* What is required: Format the lines below as a JSON list of strings, one string per line, and omit any blank lines.

• • •

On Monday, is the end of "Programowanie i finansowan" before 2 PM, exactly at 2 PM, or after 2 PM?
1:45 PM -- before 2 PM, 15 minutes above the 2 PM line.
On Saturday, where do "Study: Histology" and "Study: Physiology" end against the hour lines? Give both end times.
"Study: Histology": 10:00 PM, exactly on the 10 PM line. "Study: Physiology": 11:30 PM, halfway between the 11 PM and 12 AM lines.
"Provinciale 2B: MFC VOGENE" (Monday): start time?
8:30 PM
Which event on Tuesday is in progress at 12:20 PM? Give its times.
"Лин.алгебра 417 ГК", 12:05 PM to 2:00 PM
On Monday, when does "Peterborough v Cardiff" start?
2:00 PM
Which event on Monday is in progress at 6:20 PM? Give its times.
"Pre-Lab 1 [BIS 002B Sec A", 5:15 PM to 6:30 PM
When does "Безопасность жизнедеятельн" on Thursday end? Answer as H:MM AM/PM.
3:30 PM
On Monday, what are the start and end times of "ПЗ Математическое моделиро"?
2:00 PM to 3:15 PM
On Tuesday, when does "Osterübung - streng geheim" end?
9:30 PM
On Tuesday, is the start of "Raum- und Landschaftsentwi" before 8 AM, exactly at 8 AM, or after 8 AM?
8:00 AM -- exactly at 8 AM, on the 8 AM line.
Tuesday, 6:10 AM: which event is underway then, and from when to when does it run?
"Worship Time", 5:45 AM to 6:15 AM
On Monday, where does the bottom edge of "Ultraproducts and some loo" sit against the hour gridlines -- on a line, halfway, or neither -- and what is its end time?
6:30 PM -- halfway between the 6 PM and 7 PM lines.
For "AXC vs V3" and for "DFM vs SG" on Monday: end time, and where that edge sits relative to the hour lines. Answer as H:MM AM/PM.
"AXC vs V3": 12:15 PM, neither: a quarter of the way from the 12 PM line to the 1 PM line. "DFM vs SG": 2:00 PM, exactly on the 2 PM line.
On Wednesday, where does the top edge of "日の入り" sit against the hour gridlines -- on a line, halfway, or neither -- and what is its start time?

• • •

* Output for this task:
[
  "On Monday, is the end of \"Programowanie i finansowan\" before 2 PM, exactly at 2 PM, or after 2 PM?",
  "1:45 PM -- before 2 PM, 15 minutes above the 2 PM line.",
  "On Saturday, where do \"Study: Histology\" and \"Study: Physiology\" end against the hour lines? Give both end times.",
  "\"Study: Histology\": 10:00 PM, exactly on the 10 PM line. \"Study: Physiology\": 11:30 PM, halfway between the 11 PM and 12 AM lines.",
  "\"Provinciale 2B: MFC VOGENE\" (Monday): start time?",
  "8:30 PM",
  "Which event on Tuesday is in progress at 12:20 PM? Give its times.",
  "\"Лин.алгебра 417 ГК\", 12:05 PM to 2:00 PM",
  "On Monday, when does \"Peterborough v Cardiff\" start?",
  "2:00 PM",
  "Which event on Monday is in progress at 6:20 PM? Give its times.",
  "\"Pre-Lab 1 [BIS 002B Sec A\", 5:15 PM to 6:30 PM",
  "When does \"Безопасность жизнедеятельн\" on Thursday end? Answer as H:MM AM/PM.",
  "3:30 PM",
  "On Monday, what are the start and end times of \"ПЗ Математическое моделиро\"?",
  "2:00 PM to 3:15 PM",
  "On Tuesday, when does \"Osterübung - streng geheim\" end?",
  "9:30 PM",
  "On Tuesday, is the start of \"Raum- und Landschaftsentwi\" before 8 AM, exactly at 8 AM, or after 8 AM?",
  "8:00 AM -- exactly at 8 AM, on the 8 AM line.",
  "Tuesday, 6:10 AM: which event is underway then, and from when to when does it run?",
  "\"Worship Time\", 5:45 AM to 6:15 AM",
  "On Monday, where does the bottom edge of \"Ultraproducts and some loo\" sit against the hour gridlines -- on a line, halfway, or neither -- and what is its end time?",
  "6:30 PM -- halfway between the 6 PM and 7 PM lines.",
  "For \"AXC vs V3\" and for \"DFM vs SG\" on Monday: end time, and where that edge sits relative to the hour lines. Answer as H:MM AM/PM.",
  "\"AXC vs V3\": 12:15 PM, neither: a quarter of the way from the 12 PM line to the 1 PM line. \"DFM vs SG\": 2:00 PM, exactly on the 2 PM line.",
  "On Wednesday, where does the top edge of \"日の入り\" sit against the hour gridlines -- on a line, halfway, or neither -- and what is its start time?"
]